Kahlil dyed his hair blonde and asked me to take photos of him. It has been awhile since I've taken any photos. Often times if something is not challenging, then it does not feel rewarding, but yesterday was easy and comfortable and that felt rewarding. There is something special about photographing a friend. It's like putting love into what you're doing. We just kinda wandered around my neighborhood and stopped when something looked interesting. These photos mean something to me. Kahlil made a change to his hair, and I feel a change to my spirit. My spirit feels trapped in this city, and it can't wait to get out. Soon I will ~*figuratively*~ dye my hair blonde as well.
I've seen fairy circles and fireworks, and I can no longer see you. Fourth of July explosions of emotion flash across my eyes, a blurry filter between now and then. I'm addicted to coffee again, addicted to thinking and wanting to throw up and expel the last eclipse and the next one and long car rides to nowhere and memorial fires and mini bells. In Deutschland hast du mich vermisst. I close my eyes to a fantasy world. A world where I was never hurt, where I can still touch skin, where the Promised Land lived up to its name. Like black waterfalls, I gush something sinister. Something that I think I can control, but gravity is stronger than I am. I am a force. You are a stranger.
Now the music divides us into tribes
You grew your hair so I grew mine
You said the past won’t rest
Until we jump the fence and leave it behind
With my old friends, I can remember when
You cut your hair, I never saw you again
Now the cities we live in could be distant stars
And I search for you in every passing car
Some photos are put away. Some time has passed. One foot out the door. The other one in. Check out. Checked in. Highs and lows. I'm halfway. Some nights I sleep. Some days I'm afraid. I knock on your door. You love me halfway. I walk in with a smile. I stay silent sometimes. My mind is open. My mind is halfway there. Nails are half painted. Hair just below my shoulders. I met you four years ago. Four years to halfway. Half of my heart sinks. Half afloat. Hate is love. Fear is unknown. I roll like a stone. I crash like a boat. I tick like a clock. I explode like a bomb. I am a ghost, and you love me halfway.

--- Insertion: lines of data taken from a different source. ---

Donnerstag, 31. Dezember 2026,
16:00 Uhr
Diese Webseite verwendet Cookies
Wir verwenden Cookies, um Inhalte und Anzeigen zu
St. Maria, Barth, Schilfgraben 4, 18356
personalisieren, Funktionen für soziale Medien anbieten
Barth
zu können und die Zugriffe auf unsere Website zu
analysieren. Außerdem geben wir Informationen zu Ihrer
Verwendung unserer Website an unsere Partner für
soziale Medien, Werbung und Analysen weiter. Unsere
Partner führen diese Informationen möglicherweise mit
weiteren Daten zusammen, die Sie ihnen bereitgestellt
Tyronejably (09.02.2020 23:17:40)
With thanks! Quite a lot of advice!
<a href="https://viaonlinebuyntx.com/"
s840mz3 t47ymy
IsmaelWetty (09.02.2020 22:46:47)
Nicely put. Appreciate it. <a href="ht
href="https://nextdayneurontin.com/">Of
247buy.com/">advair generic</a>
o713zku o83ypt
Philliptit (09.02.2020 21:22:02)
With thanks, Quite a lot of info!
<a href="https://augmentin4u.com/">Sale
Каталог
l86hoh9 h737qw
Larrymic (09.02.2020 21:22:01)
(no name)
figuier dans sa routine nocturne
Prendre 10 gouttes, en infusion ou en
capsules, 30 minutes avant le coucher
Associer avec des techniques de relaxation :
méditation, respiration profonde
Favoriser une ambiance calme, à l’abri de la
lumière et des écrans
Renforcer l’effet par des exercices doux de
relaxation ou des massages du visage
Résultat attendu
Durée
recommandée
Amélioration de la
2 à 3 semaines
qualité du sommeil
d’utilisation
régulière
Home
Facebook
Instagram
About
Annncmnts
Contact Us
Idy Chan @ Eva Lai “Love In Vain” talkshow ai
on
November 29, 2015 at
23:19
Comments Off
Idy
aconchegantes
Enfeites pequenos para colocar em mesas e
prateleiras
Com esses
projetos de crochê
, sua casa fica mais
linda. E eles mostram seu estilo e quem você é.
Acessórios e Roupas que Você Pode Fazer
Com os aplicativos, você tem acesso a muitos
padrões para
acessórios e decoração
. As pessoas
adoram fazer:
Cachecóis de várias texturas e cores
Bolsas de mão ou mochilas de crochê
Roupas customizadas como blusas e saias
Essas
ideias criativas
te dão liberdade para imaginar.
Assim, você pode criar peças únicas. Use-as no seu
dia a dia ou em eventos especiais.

I walk to a place outside, away from home. It takes an unknown amount of time to get there, the same amount of time to return. When I get there, I pause. I face myself, she faces back. We stare at our reflection, waiting for the other to make a move. When she moves, I move. We step back. We turn. The walk back is vapid, lame. I didn't realize what I left behind for her. She took my grief. She took my volition. She took my strength away. I won't make that walk again for some time. I can't face her again.
...in the middle of a story I don't know, having to finish it and call it my own.
That room was empty because we started moving out. I felt angry and sad and detached. I put my energy into my friends and staying distracted from my own thoughts. I miss that summer for many reasons.
Thump. It's dead. I'd rather not call the furry animal "it" but I am not familiar with gender indicators of squirrels (and even if I were, smushed genitals aren't exactly distinguishable). Just moments prior to me taking the life of this creature, another one of its kind escaped the wrath of my vehicle. And yet, through life's sense of humor, I killed the next squirrel that dared cross my human path. Roadkill is never given much thought. It's gross to most of our kind. Just another obstruction to our driving. That poor squirrel took a gamble and lost.
Today I visited the Cleveland Museum of Contemporary Art which features an exhibit using board games as a medium to mock the gamble of our modern life. There always seems to be the path that we should take in the Game of Life and the one that we end up on. Each seemingly trivial choice we make leads to some greater final destination. What keeps me up at night and rocks my dreams is the uncertainty of which decisions are not trivial and how we might know that now. I suppose the answer is that we can't know now. The decisions that we make in the present work themselves out in some way into the future. The great unknown.
I am not good at meditation (and I don't actually know how to properly do it), but when I attempt it, I imagine myself as a house. Like the type of house you drew in kindergarten: square frame, two windows and a door, and an equilateral triangular roof. I have function but no emotion. As this house, I quickly pass through landscapes: a jungle, a hilly town, a desert, and alas, an open body of water. There I float. I feel no cold nor warmth, yet I sway as the wind sways. I float. There is nothing around me but sea and sky, and there I float. I float. I float. I float.
Thanks Nathan, Sarina, and Connor for celebrating my bday with me in Pittsburgh, PA. The list of highlights is not short but includes vegan Polish food, a tiki bar, the Mattress Factory, hanger leading to lunch at Starbucks, rosé champagne, Hambone's, Arsenal Bowling, feeding deer & seeing at fox at Allegheny, etc. etc.
My dear friend, its always a pleasure to reunite.